Somatosensory determinants of lordosis in female rats: Behavioral definition of the estrogen effect.

Abstract
By coating the ventral surface of male rats with a dye, regions of contact between male and female during male mounting were recorded precisely on the female''s hair and skin. The male rat touches the female''s flanks, rump, tailbase, perineum and perivaginal surfaces during the female''s initiation and maintenance of lordosis. Film analyses showed that the male''s paws and pelvic thrusting stimulate the female''s skin with dominant frequencies between 10-20/s. Somatosensory stimuli were applied by the experimenter to the female skin locations contacted by the male. Deflection of hair on the flanks or perineum alone did not cause lordosis. Light stimulation simultaneously on flanks and perineum caused lordosis only in some females given high estrogen dosages supplemented by progesterone. When flank stimuli were followed by pressure on the rump, tailbase and perineum, lordosis was triggered reliably in hormone-treated females. Here the estrogen-dependence of the reflex was shown, and progesterone synergized with the estrogen effect.
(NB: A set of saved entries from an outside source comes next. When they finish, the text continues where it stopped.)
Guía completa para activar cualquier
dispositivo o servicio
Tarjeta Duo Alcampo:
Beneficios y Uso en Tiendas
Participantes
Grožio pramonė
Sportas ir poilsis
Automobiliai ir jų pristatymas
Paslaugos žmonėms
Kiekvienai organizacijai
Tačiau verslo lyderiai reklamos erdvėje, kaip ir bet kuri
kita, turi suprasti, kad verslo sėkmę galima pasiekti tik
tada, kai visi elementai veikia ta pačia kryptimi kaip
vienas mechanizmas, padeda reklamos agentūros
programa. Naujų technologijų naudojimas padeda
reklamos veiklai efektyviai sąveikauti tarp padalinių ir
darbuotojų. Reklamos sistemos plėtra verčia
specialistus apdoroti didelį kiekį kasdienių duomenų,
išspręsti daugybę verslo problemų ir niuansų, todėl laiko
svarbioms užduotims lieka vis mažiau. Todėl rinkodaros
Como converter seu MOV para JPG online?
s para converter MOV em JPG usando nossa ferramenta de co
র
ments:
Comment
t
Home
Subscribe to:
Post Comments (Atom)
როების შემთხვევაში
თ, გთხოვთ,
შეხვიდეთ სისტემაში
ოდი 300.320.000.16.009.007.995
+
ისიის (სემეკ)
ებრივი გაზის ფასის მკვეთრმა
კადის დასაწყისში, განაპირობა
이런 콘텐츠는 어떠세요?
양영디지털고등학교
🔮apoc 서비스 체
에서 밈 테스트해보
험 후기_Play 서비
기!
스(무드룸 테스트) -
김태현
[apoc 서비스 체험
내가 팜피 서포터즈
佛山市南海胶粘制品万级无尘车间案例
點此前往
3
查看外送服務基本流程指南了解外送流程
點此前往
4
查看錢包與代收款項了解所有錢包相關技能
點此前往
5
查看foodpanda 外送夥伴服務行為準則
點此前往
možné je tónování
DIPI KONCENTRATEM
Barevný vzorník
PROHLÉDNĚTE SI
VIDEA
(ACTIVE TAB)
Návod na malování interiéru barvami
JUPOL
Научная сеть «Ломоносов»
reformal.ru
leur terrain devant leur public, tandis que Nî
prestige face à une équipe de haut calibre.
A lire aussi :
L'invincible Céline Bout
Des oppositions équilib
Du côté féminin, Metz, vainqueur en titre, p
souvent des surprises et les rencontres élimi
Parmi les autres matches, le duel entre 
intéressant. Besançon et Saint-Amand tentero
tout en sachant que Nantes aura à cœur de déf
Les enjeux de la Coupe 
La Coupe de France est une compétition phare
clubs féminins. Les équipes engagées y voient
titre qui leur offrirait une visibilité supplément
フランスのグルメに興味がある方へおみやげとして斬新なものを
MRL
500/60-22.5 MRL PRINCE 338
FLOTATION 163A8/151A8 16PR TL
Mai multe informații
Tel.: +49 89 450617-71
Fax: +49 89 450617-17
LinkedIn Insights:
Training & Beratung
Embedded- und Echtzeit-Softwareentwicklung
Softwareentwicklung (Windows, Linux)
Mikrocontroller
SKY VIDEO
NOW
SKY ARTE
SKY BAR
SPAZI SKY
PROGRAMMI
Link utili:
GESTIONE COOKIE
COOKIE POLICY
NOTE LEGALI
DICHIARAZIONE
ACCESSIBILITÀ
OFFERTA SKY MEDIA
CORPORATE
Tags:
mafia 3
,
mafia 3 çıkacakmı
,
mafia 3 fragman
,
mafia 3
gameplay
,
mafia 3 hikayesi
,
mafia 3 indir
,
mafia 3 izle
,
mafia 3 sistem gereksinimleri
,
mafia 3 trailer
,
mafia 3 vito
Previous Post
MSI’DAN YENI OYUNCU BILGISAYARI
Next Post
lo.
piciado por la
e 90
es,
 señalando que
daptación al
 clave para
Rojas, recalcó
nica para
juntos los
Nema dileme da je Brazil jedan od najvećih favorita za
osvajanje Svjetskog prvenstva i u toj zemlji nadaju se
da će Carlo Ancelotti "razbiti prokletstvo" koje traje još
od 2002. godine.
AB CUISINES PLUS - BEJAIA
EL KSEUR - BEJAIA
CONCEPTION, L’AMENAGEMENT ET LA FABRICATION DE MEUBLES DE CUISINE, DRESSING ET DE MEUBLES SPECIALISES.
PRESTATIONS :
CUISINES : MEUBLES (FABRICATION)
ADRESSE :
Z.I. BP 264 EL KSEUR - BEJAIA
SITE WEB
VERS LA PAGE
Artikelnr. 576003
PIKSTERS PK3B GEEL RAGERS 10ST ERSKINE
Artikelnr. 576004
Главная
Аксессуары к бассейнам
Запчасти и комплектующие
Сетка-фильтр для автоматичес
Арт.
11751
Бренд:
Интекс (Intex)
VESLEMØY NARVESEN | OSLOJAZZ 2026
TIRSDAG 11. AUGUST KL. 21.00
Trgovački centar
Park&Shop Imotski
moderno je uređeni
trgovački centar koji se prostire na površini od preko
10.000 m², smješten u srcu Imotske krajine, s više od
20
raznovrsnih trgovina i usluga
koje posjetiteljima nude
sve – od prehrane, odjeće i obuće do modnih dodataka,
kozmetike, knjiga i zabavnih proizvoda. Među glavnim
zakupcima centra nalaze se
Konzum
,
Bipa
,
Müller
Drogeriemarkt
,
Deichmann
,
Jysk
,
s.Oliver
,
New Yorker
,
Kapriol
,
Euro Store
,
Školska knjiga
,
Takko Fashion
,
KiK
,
Among lordosis components, rump and head elevations in response to pressure stimuli on the rump, tailbase and perineum appear to be hormone-sensitive. These results help to define the minimal cutaneous sensory requirement for lordosis. In turn, the estrogen effect on lordosis may be defined behaviorally as increased responsiveness to pressure on rump, tailbase and perineal skin, after flank stimulation. The results illustrate how estrogen, progesterone and somatosensory stimuli interact in causing lordosis. Increases in the strength of one factor compensate for decreases in another.